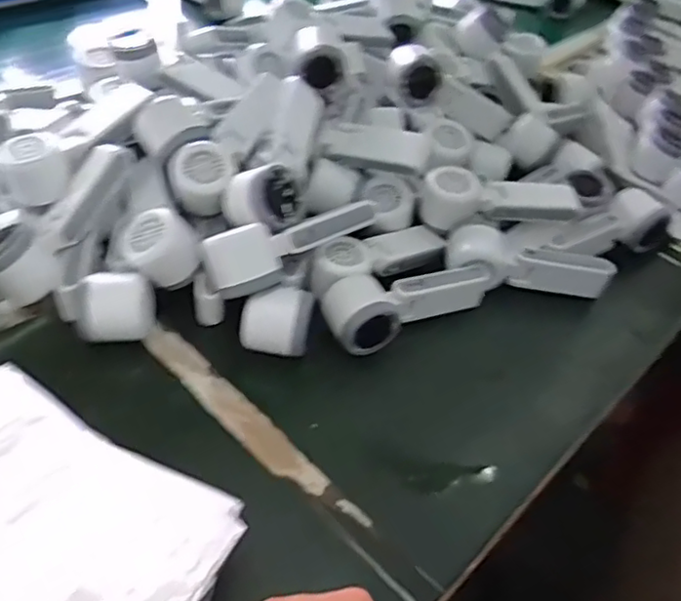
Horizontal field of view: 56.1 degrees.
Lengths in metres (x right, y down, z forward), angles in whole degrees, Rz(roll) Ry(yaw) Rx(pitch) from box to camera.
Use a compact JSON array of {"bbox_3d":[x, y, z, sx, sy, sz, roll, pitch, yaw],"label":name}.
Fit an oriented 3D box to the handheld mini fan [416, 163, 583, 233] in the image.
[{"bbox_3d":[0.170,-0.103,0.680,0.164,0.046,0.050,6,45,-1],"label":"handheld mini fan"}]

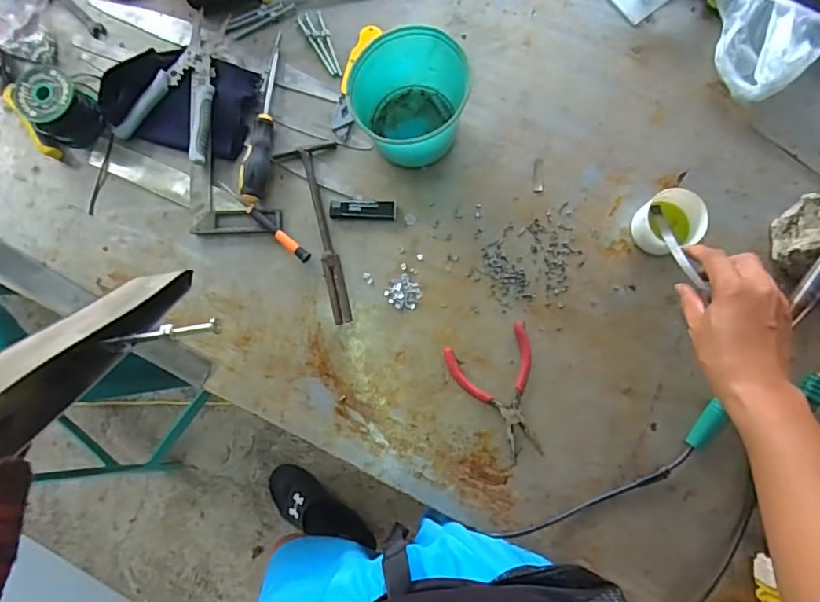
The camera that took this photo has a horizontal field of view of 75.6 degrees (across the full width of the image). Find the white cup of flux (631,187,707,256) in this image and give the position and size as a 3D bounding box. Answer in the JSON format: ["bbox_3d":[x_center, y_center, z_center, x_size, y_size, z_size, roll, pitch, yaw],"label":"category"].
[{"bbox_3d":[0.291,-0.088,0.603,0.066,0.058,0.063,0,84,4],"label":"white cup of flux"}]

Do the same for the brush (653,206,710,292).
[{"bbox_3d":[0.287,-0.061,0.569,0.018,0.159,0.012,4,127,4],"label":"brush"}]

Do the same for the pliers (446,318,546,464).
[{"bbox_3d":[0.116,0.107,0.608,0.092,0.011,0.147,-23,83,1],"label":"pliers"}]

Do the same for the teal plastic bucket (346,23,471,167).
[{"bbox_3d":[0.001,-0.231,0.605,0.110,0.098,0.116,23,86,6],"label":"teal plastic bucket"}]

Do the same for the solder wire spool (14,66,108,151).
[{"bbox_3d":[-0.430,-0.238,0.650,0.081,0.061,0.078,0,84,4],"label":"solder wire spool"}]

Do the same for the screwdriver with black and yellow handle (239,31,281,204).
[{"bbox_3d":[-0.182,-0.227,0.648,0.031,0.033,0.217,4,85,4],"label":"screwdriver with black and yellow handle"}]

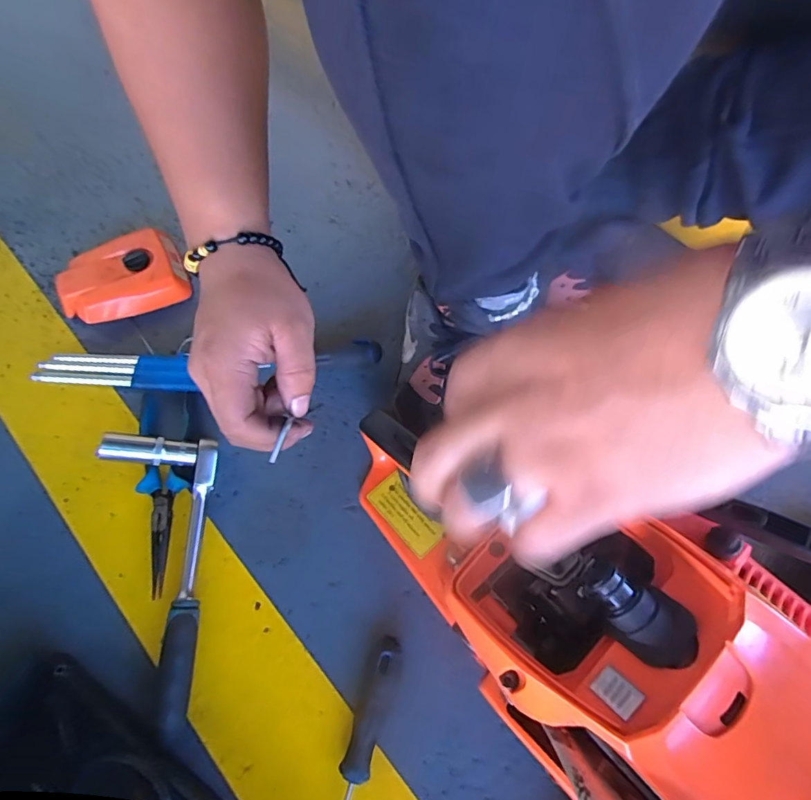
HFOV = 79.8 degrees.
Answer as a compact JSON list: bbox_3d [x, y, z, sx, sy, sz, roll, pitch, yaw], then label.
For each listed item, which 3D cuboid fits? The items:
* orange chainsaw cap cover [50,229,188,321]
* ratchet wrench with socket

### Problem details
Find the line that contains "cap cover [50,229,188,321]". Write out that line and every line after it through the end of the data, exactly, and nothing else.

### Result of the exercise
* orange chainsaw cap cover [50,229,188,321]
* ratchet wrench with socket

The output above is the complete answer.